Review – The Mammoth Book of SteamPunk

Very quick review of something I bought on a whim a few weeks ago, because I don’t have much of a sense of what counts as steampunk. I figured that something called The Mammoth Book of Steampunk (edited by Sean Wallace), ought to give me a good feel for it. The short answer is: anything goes, pretty much. If you think it’s steampunk, then it probably is… (I got a hardcopy, but the kindle version is a surprisingly good bargain)

As the name implies, this is a massive volume showcasing the broad possibilities encompassed by the term ‘steampunk’. There are dirigibles as far as the eye can see, certainly, as well as mad inventors, clockwork animals and steam-powered limbs, as you might expect.
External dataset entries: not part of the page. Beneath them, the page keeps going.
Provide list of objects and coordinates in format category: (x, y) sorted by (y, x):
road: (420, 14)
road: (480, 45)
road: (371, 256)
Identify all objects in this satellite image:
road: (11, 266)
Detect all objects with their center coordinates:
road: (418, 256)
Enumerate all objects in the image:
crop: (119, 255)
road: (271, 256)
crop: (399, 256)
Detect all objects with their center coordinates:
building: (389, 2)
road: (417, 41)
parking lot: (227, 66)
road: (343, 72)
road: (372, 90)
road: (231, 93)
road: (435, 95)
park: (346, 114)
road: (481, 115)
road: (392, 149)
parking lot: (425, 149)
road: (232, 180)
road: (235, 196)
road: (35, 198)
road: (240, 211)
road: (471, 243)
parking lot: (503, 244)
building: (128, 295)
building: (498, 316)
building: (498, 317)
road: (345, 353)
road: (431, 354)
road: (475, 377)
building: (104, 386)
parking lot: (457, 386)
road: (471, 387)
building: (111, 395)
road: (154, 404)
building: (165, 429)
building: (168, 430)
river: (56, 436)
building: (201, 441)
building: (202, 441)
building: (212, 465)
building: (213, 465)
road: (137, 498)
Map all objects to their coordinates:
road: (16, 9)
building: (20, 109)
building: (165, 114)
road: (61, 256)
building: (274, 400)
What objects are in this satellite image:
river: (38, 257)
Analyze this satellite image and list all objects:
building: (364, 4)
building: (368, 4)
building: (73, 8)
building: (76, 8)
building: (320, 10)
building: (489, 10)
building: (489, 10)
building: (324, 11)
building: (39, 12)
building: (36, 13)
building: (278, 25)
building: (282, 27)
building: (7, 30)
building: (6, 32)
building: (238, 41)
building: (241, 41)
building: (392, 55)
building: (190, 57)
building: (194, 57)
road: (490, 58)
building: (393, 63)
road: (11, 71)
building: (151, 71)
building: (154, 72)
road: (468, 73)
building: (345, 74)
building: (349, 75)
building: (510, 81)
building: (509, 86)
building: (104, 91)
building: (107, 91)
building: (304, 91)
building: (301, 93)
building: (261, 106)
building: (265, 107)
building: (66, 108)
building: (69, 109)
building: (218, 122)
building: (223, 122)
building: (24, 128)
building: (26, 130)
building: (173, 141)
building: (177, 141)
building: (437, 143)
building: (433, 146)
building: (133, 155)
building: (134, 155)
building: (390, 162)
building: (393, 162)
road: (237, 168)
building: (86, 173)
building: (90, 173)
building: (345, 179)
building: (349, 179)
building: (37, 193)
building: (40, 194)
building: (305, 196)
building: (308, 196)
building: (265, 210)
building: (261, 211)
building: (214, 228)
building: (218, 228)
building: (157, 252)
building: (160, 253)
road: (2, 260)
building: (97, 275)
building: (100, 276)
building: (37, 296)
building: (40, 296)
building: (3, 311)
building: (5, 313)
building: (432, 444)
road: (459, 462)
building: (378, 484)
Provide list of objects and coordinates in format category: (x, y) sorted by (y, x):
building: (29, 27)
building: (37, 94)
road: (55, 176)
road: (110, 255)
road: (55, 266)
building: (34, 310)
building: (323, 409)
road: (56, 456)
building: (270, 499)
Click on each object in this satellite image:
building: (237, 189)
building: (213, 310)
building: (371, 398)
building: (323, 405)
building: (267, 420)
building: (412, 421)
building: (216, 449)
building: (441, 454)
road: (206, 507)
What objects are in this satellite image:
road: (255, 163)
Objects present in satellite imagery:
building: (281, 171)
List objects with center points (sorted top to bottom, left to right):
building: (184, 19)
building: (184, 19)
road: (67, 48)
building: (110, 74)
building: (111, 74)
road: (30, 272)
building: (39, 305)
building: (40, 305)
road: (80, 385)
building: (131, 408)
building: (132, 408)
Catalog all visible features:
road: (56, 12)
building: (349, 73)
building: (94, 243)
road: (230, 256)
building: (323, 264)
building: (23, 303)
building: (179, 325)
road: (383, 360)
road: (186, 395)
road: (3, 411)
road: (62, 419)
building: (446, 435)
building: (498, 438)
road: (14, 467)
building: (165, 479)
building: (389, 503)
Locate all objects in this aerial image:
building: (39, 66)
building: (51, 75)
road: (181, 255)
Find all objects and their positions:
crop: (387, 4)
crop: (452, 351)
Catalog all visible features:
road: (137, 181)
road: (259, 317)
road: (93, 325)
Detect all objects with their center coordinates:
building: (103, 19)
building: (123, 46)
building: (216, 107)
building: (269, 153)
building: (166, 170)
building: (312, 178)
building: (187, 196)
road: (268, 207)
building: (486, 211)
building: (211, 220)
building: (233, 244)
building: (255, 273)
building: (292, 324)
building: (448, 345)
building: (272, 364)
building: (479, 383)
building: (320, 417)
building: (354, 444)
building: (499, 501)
There are also supernatural horrors, gear-filled monsters, spring-driven thieves and a couple of surprise castrations. There’s derring-do, whimsy, and drama; there’s alternate history, historical fantasy, provocative science fiction and angry political thrillers. I doubt it would qualify as a particularly accessible introduction to the core conceits of steampunk, but it certainly serves as an excellent overview of a popular subgenre.

Of particular note are N.K. Jemisin’s outstanding “The Effluent Engine”, about the machinations of a Haitian spy trying to preserve her country’s newfound freedom; Aliette de Bodard’s “Prayers of Forges and Furnaces”, depicting an advanced Aztec empire; Caitlin R. Kiernan’s “The Steam Dancer (1896)”, a drama concerning a unique performance artist; and Nick Mamatas’ “Arbeitskraft”, in which a wealthy revolutionary builds an artificial Karl Marx with which to inspire the proletariat. That last one’s a bit horrific, by the way.

As with most large anthologies, there are a few stories here which are not to my tastes. But considering the size of it – thirty stories in all – that’s an impressive hit rate. However, in answer to Doctor Clam’s excited enquiry I must report with the heaviest of hearts that this particular volume contains no mammoths whatsoever, steam-powered or otherwise.